The quest for a better language to complex queries
The expertise of the Millennium Institute Foundational Research of Data in the study of knowledge graphs is worlwide recognized. Members of the institute are part of an international team of 12 researchers who, along the LDBC Council and companies such as IBM, Oracle and Neo4J, have been working for two years in G-Core, a query language able to discover, extract and understand the most relevant connection between pairs of data.
“One piece of information only acquires value in relation with another”, Claudio Gutiérrez, IMFD senior researcher and professor at the University of Chile, states: “Its richness lies not in the information itself, but in the connections that can be discovered between a node and another”.
The newly created language was presented by the international group in the international conference Sigmod / PODS 2018, one of the most important scientificdata management event, recently held in Houston, United States.
According to Gutiérrez, “G-Core is the only language that discovers the paths between data, thus being able to generate invaluable information to reveal, for example, those connections between power and business, or behavioral patterns between one node of information and another completely different”.
The researchers foresee important applications in social sciences, economics and accountability studies, but it also could be applied in any area with such requirements. “We work in the development and improvement of the techniques to access information and that is the reason why G-Core is so important at a scientific level: this advance could have a great impact on what we know and use of knowledge graphs”, the researcher explains.
The institute expects that this language will soon be translated into an application to be used by professionals who need to extract information from complex data sets with high interrelation.
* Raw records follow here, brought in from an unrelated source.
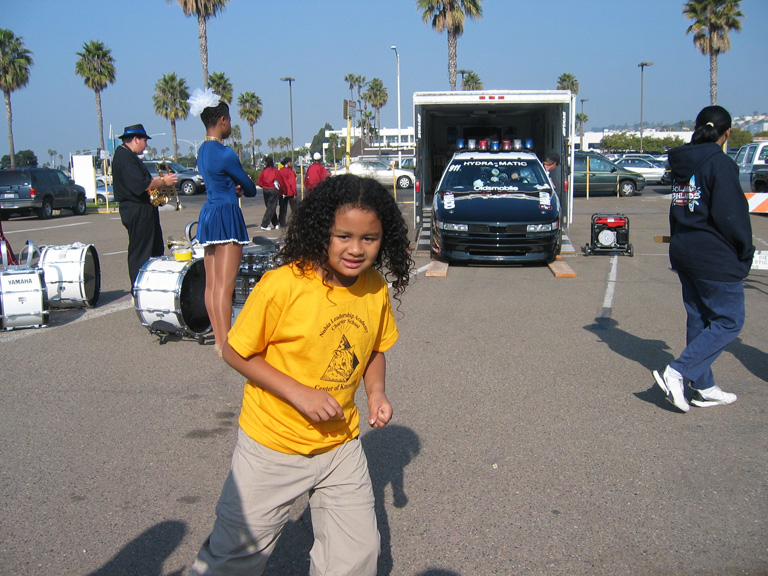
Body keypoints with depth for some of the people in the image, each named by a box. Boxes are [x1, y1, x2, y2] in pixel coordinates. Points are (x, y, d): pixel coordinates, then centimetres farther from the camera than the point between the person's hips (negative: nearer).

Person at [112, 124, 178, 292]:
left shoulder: (127, 155, 17)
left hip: (144, 210, 11)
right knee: (140, 253, -4)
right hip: (137, 212, -11)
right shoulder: (125, 157, -17)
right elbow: (140, 186, -25)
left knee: (156, 250, 15)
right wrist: (163, 182, -12)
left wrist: (157, 180, 7)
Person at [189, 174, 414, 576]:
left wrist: (376, 392, -7)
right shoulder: (283, 285, -23)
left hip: (340, 445, 4)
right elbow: (236, 352, -14)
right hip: (273, 445, -4)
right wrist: (299, 393, -22)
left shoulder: (376, 289, -6)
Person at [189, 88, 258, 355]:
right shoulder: (224, 153, -15)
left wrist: (234, 187, 1)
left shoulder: (203, 150, 13)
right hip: (226, 216, -10)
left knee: (211, 283, 10)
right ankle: (226, 344, -6)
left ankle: (218, 339, 17)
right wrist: (245, 186, 15)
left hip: (208, 213, 10)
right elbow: (250, 188, -7)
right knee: (224, 285, -9)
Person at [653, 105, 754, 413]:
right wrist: (745, 252, -5)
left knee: (699, 320, 15)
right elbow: (731, 215, -17)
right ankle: (676, 372, -10)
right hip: (716, 258, -8)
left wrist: (683, 242, 18)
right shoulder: (720, 163, -15)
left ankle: (703, 388, 21)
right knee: (729, 321, 2)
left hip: (684, 252, 8)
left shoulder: (681, 162, 9)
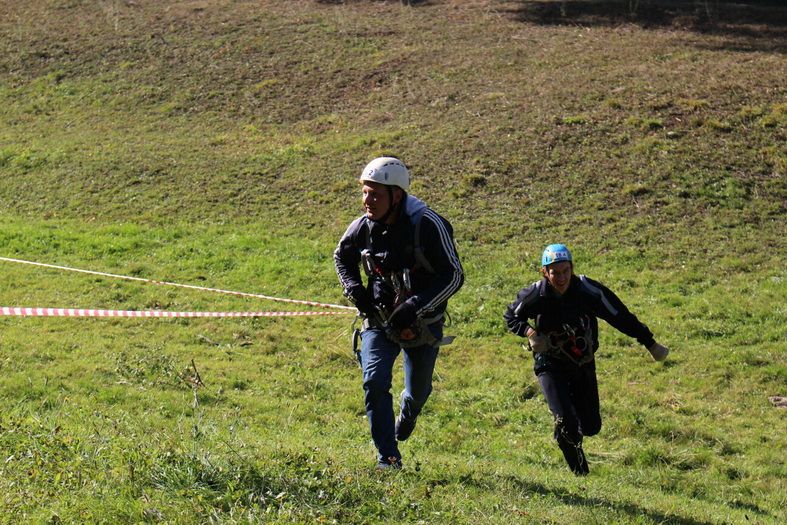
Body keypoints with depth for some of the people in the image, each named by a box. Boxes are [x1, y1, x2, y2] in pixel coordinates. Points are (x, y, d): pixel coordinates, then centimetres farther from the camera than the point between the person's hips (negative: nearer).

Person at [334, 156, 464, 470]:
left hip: (422, 322, -2)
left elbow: (454, 276, -20)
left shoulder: (427, 225, -23)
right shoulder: (362, 227, -10)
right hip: (379, 319, 2)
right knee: (375, 382, -17)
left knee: (418, 389, 14)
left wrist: (416, 305, -29)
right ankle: (388, 457, -7)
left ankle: (407, 414, 52)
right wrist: (354, 290, -5)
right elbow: (342, 258, 13)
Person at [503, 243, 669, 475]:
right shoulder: (536, 294, -18)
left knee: (591, 426, 3)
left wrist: (650, 343, -6)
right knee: (566, 422, -19)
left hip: (583, 364, 2)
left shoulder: (587, 289, -19)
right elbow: (511, 316, 2)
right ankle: (580, 472, 9)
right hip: (551, 366, -2)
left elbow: (620, 316, -9)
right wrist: (529, 332, -19)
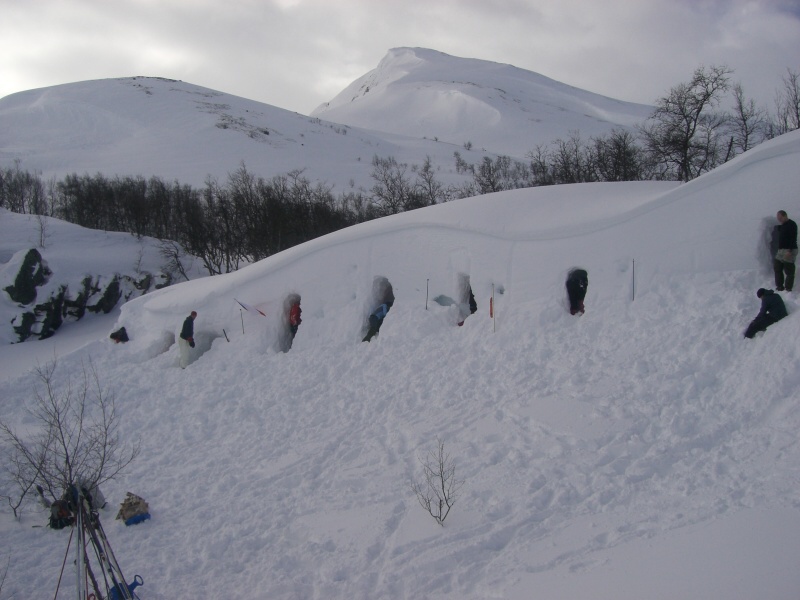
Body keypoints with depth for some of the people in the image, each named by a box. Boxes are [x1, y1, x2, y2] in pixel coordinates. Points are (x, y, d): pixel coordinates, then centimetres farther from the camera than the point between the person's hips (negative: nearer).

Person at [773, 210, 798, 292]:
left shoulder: (791, 225, -11)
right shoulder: (782, 226, 17)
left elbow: (793, 239, -19)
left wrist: (789, 251, -25)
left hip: (789, 252, -10)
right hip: (781, 250, 10)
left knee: (789, 271, -6)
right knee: (777, 269, 10)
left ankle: (788, 288, -3)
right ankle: (780, 287, 16)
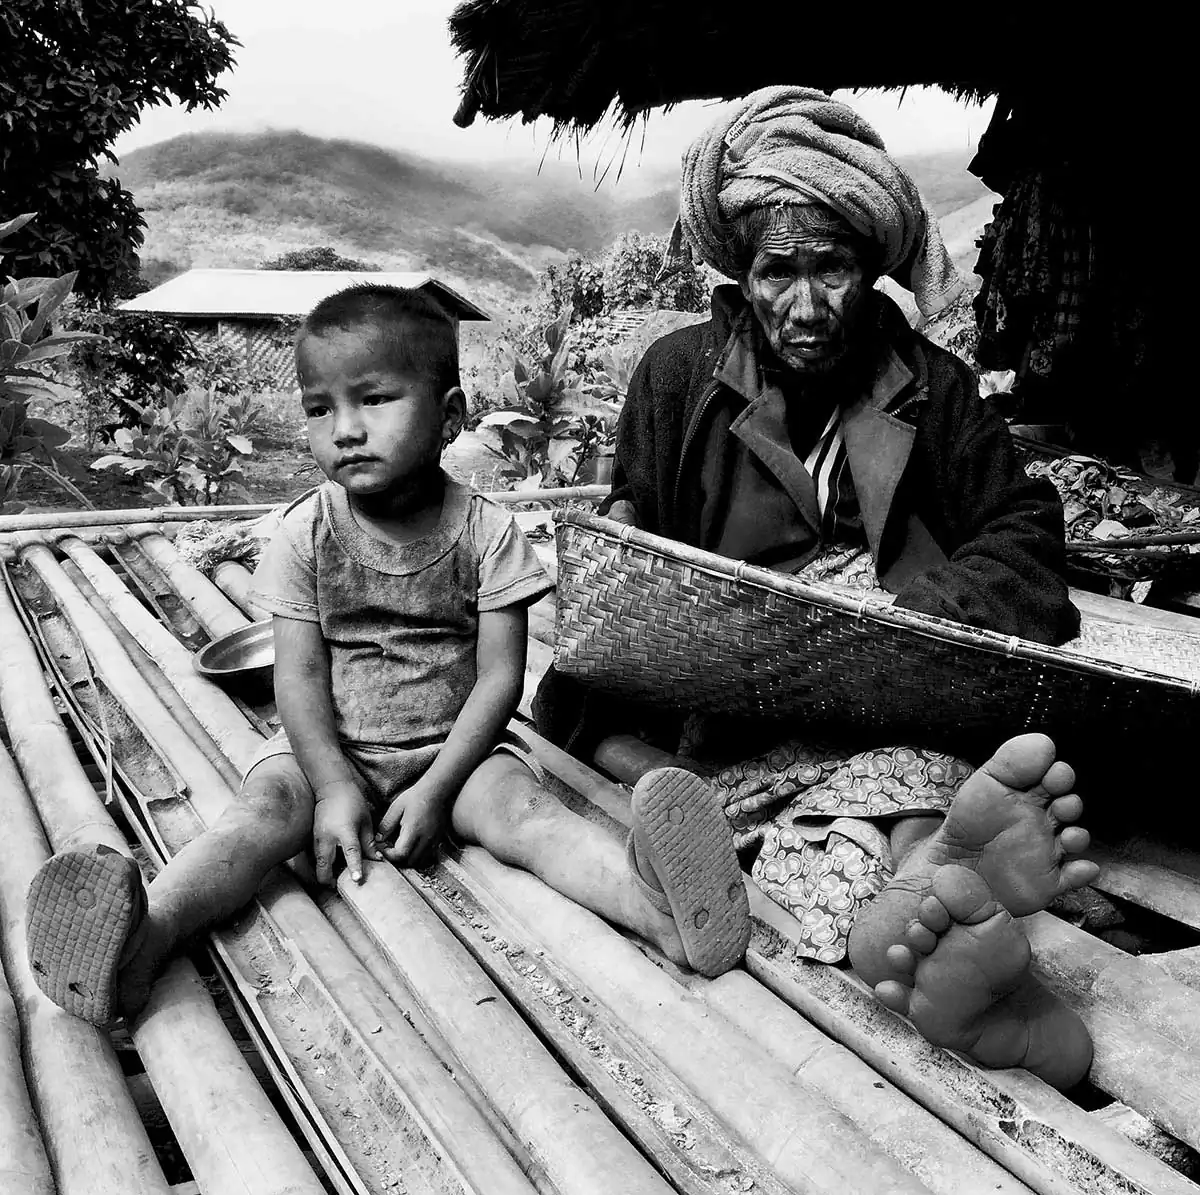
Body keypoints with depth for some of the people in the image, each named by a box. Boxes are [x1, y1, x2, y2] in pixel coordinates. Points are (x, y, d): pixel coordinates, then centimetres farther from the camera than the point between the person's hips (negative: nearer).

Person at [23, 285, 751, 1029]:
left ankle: (653, 905, -50)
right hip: (329, 748, 2)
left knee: (518, 805, -28)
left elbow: (500, 676, -10)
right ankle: (145, 936, -45)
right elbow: (299, 676, -6)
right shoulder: (306, 535, -4)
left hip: (455, 746, -1)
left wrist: (436, 788, -18)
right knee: (264, 809, -25)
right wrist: (335, 786, -19)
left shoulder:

Scientifically based and waiting to be tested
Marcelo Arenas, director of the Millennium Institute Foundational Research of Data and professor at the Universidad Católica, explains that today the most commonly used graphs query language is Cypher, but G-Core offers two specific improvements: “First, we demonstrate mathematically that all the queries that are made will yield results, something that Cypher is not able to guarantee”, he said. But also, while the answers provided by Cyhper are shown similar to sharts, those of G-Core are presented to the user in the form knowledge graphs: therefor, over a query can be made, potentially, infinite more queries, with each one refining the search”, Arenas concludes.